Nel suo romanzo d’esordio Il diario perduto di Frida Kahlo (Rizzoli, 2013, titolo originale del volume: Hierba Santa, traduzione di Lucia Taddeo), rallegrato da gustose ricette del Paese di Frida e suo, l’autrice messicana Alexandra Scheiman riscrive l’universo colorato, sensuale, magico come i suoi dipinti di un’icona del Novecento protagonista di una mostra in corso alle Scuderie del Quirinale a Roma (20 marzo – 31 agosto 2014).

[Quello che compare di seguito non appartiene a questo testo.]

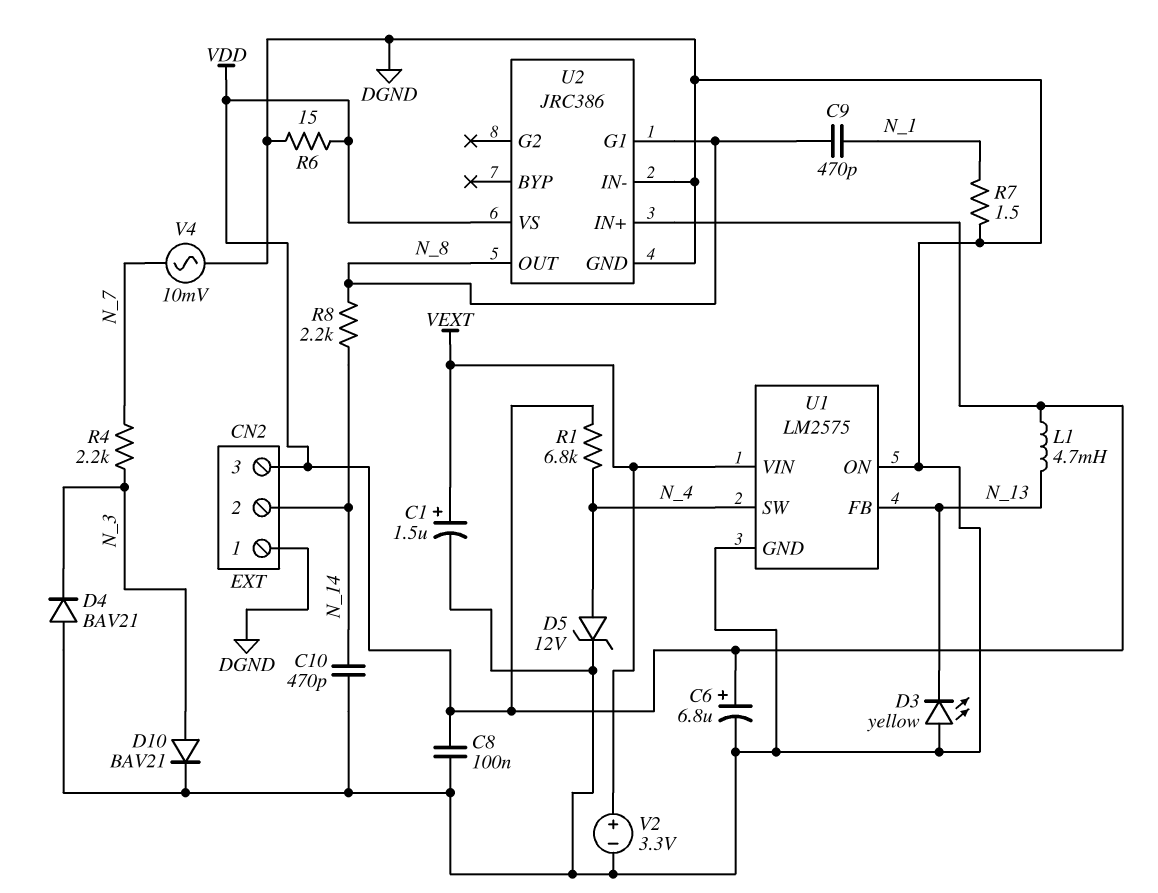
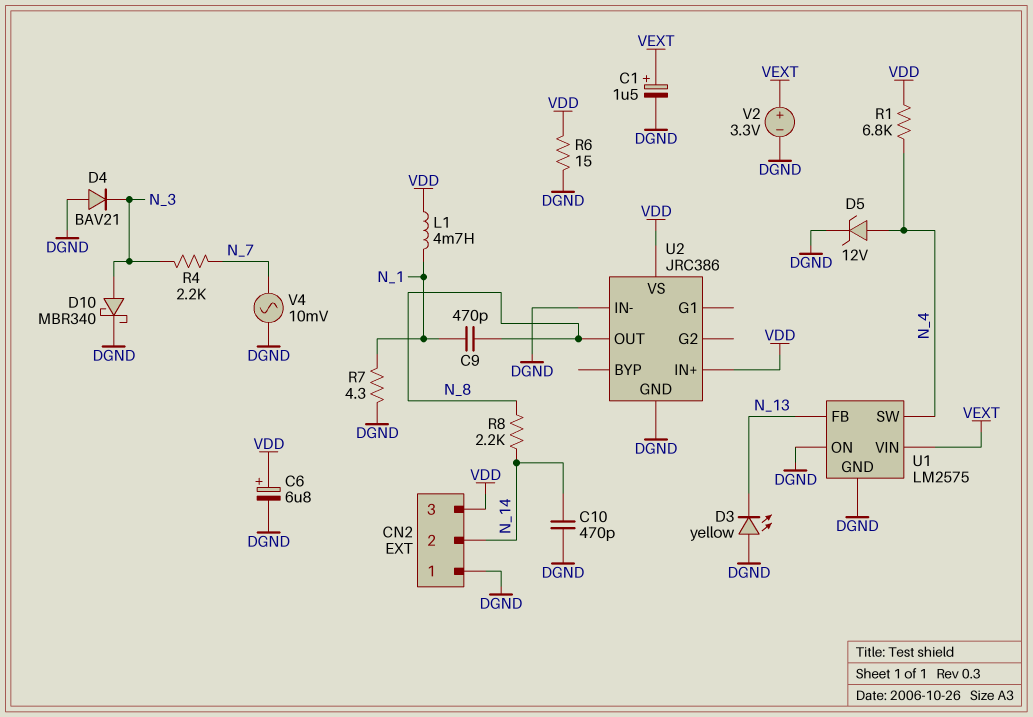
C8: 100nF (DGND, VDD) -> none
D10: diode BAV21 (A N_3, K DGND) -> schottky MBR340 (A N_3, K DGND)
L1: 4.7mH (N_13, VDD) -> 4.7mH (N_1, VDD)
R7: 1.5 (DGND, N_1) -> 4.3 (DGND, N_1)
U2 pin G1: N_8 -> none

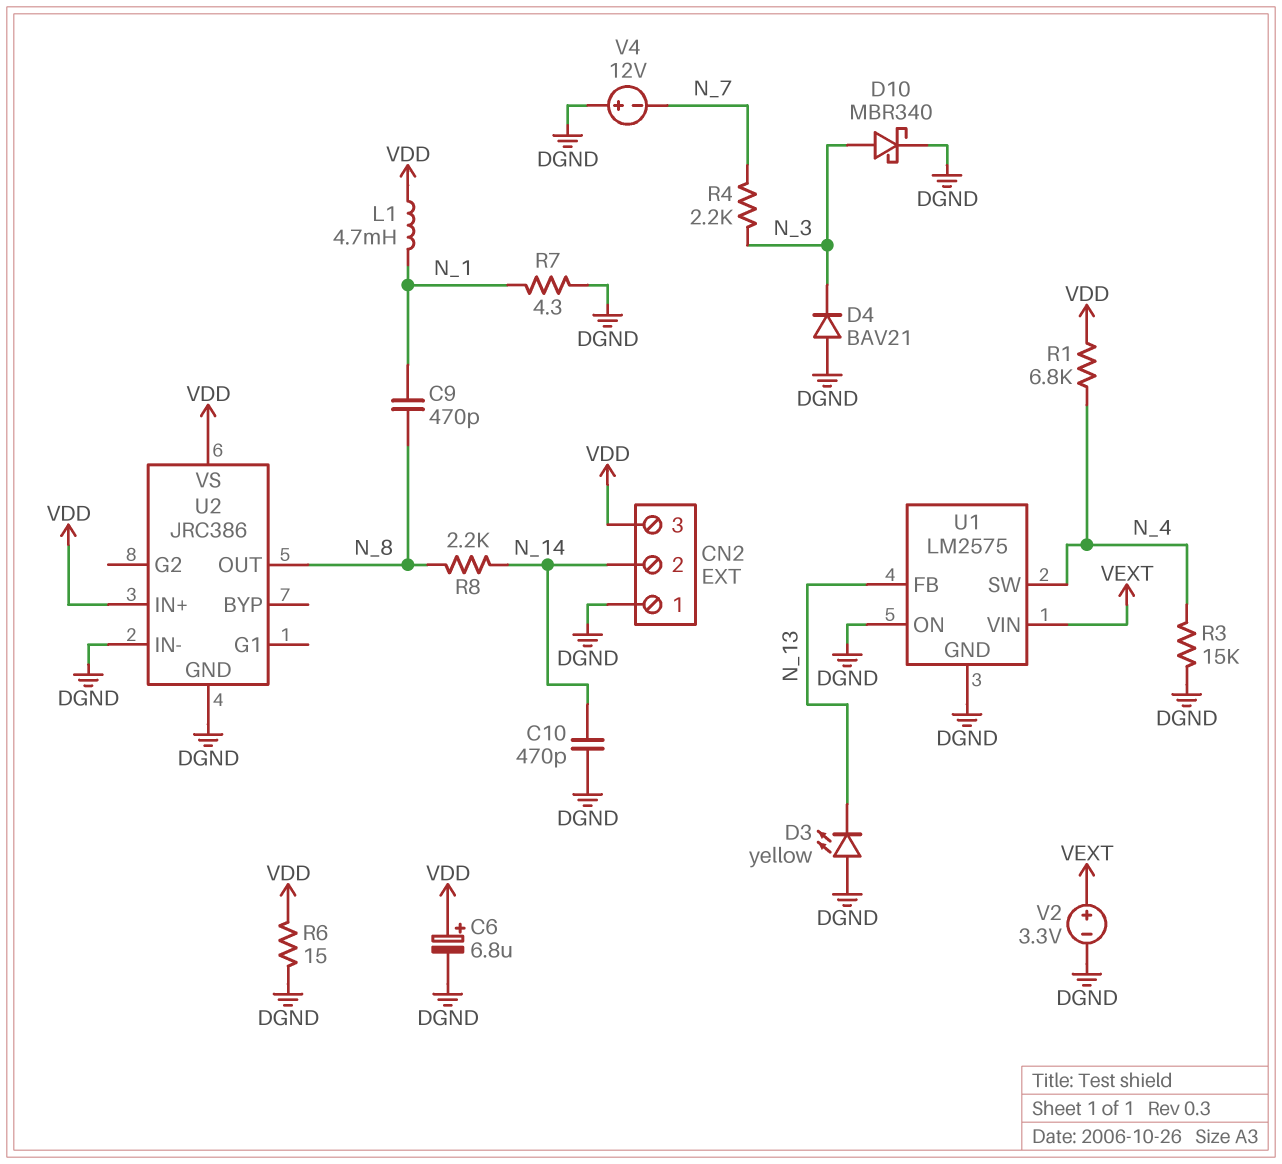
C1: 1.5uF (plus VEXT, minus DGND) -> none
D5: zener 12V (A N_4, K DGND) -> none
R3: none -> 15k (DGND, N_4)
V4: AC 10mV (DGND, N_7) -> 12V (plus DGND, minus N_7)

Attraverso le pagine del volume, il lettore scopre come l’arte e la vita formarono un legame inestricabile per la pittrice, la cui arte sorprendente, straordinariamente vitale che seppe riflettere le trasformazioni sociali e culturali che portarono alla Rivoluzione messicana, non può lasciare indifferenti. Il carattere impetuoso di Frida era dato dal miscuglio proveniente dai suoi genitori: dal padre Guillermo, tedesco, pittore e fotografo emigrato in Messico dall’Ungheria, Magdalena Carmen Frida Kahlo y Calderón aveva ereditato la cocciutaggine, dalla madre Matilde ”l’alterigia di tutte le donne della nobiltà messicana”. Un grave incidente occorso a 17 anni nel 1925 aveva minato questa “tragica colomba dalla zampetta ferita” ma non la sua tensione morale. Costretta a casa a letto, Frida aveva iniziato non solo a leggere molti libri, alcuni dei quali sul movimento comunista, ma anche a dipingere. Il suo primo soggetto era stato il suo piede che la giovane intravedeva tra le lenzuola. Per sostenere questa passione i genitori avevano regalato alla figlia un letto a baldacchino con uno specchio sul soffitto in modo che Frida potesse vedersi. È da questa intuizione dei genitori che la futura artista seppe sublimare il proprio immenso dolore per farlo diventare arte e iniziato la serie di autoritratti, uno più colorato e originale dell’altro. La Casa Azul, evocata con sensibilità dall’autrice, a tanti anni dalla scomparsa di Frida Kahlo è rimasta intatta così come volle Diego Rivera che la lasciò al Messico. La dimora è continuamente meta di migliaia di visitatori affascinati da questa abitazione semplice e bellissima, piena di vita e forza interiore proprio come lo fu la sua proprietaria.
“Il taccuino fu rinvenuto tra gli oggetti della casa-museo di Frida Kahlo e fu esposto per la prima volta al pubblico durante la grande mostra dedicata alla pittrice allestita al Palazzo di Bellas Artes in occasione dell’anniversario della sua nascita. Il giorno in cui fu inaugurata, il taccuino sparì”.